Once you reach the line with "thumb cmc: (171, 178)", copy it and every line after it exactly, up to the end of the data. Omit the pictures.
[Opening Information provided section]
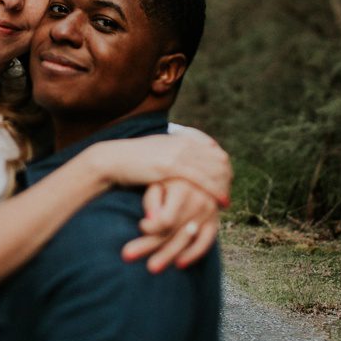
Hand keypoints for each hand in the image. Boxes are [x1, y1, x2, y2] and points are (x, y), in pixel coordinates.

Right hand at [94, 130, 231, 205]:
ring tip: (227, 201)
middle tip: (229, 194)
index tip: (226, 181)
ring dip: (225, 186)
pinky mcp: (173, 166)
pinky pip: (203, 179)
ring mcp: (180, 153)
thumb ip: (173, 151)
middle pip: (219, 160)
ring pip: (215, 170)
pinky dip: (216, 191)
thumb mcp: (157, 150)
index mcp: (183, 138)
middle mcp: (185, 143)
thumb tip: (184, 157)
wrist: (112, 160)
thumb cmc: (132, 160)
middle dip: (228, 178)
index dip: (223, 167)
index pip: (215, 150)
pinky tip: (222, 202)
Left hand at [122, 179, 221, 270]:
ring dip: (168, 256)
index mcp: (183, 190)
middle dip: (148, 246)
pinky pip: (206, 243)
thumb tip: (152, 220)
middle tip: (127, 256)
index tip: (141, 226)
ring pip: (186, 240)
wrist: (201, 174)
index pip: (166, 218)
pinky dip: (193, 255)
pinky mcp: (214, 222)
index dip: (151, 227)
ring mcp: (208, 214)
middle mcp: (199, 203)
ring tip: (152, 268)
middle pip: (172, 232)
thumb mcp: (159, 181)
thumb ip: (153, 200)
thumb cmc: (171, 178)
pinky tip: (179, 265)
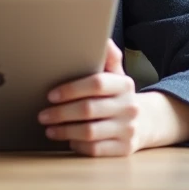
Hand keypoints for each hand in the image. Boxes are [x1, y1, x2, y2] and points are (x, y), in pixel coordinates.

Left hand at [38, 39, 141, 156]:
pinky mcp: (124, 149)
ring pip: (89, 132)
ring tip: (49, 129)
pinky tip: (67, 141)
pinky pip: (96, 150)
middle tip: (42, 115)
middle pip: (88, 109)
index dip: (71, 89)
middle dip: (60, 113)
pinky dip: (78, 145)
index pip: (96, 83)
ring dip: (64, 131)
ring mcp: (128, 130)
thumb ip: (108, 57)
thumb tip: (102, 39)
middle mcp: (129, 107)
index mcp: (125, 84)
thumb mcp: (116, 75)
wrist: (146, 123)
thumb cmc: (119, 96)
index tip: (51, 95)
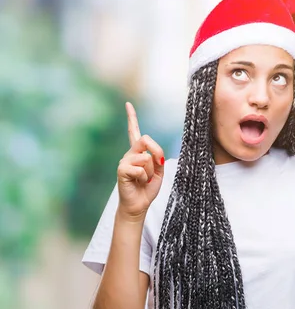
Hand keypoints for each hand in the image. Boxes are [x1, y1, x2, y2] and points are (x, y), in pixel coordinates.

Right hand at [116, 102, 165, 219]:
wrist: (139, 204)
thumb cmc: (148, 187)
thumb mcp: (159, 170)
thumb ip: (158, 157)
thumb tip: (150, 153)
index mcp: (139, 152)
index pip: (134, 132)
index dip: (131, 117)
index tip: (128, 104)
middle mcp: (130, 153)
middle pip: (146, 140)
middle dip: (157, 153)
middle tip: (156, 167)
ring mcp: (124, 161)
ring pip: (146, 158)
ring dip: (150, 171)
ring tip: (144, 179)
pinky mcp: (121, 170)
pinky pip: (140, 168)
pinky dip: (144, 177)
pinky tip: (138, 182)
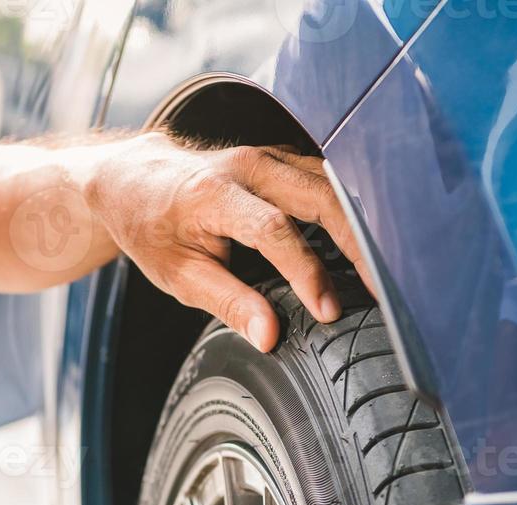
[Closing Information provided section]
**Result of this exercise:**
thumb cmc: (171, 178)
pinky tip: (179, 265)
Hand keypoints for each hand in the image. Boxes are [x1, y1, x2, y2] and points are (x, y), in pixel coordinates.

Left hand at [38, 39, 141, 156]:
pinky mcp: (124, 149)
ring pip: (89, 132)
ring tip: (49, 129)
pinky tip: (67, 141)
pinky pip: (96, 150)
middle tip: (42, 115)
middle pip: (88, 109)
index dip: (71, 89)
middle dip: (60, 113)
pinky dip: (78, 145)
index pip: (96, 83)
ring dip: (64, 131)
ring mcp: (128, 130)
thumb ip: (108, 57)
thumb tip: (102, 39)
middle mcp: (129, 107)
index mcp: (125, 84)
thumb mcp: (116, 75)
wrist: (146, 123)
thumb cmc: (119, 96)
index tip: (51, 95)
Hand keypoints for each hand in the image. Boxes are [x1, y1, x2, y2] and points are (x, y), in pixel coordinates.

Right hand at [116, 102, 165, 219]:
wrist: (139, 204)
thumb cmc: (148, 187)
thumb mcp: (159, 170)
thumb ip: (158, 157)
thumb tip: (150, 153)
index mcp: (139, 152)
index pip: (134, 132)
index dip: (131, 117)
index tip: (128, 104)
middle mcp: (130, 153)
middle pip: (146, 140)
middle dip: (157, 153)
middle tip: (156, 167)
ring mcp: (124, 161)
ring pip: (146, 158)
ring dip: (150, 171)
ring tip: (144, 179)
pinky mcp: (121, 170)
pinky pip: (140, 168)
pinky dip: (144, 177)
pinky tip: (138, 182)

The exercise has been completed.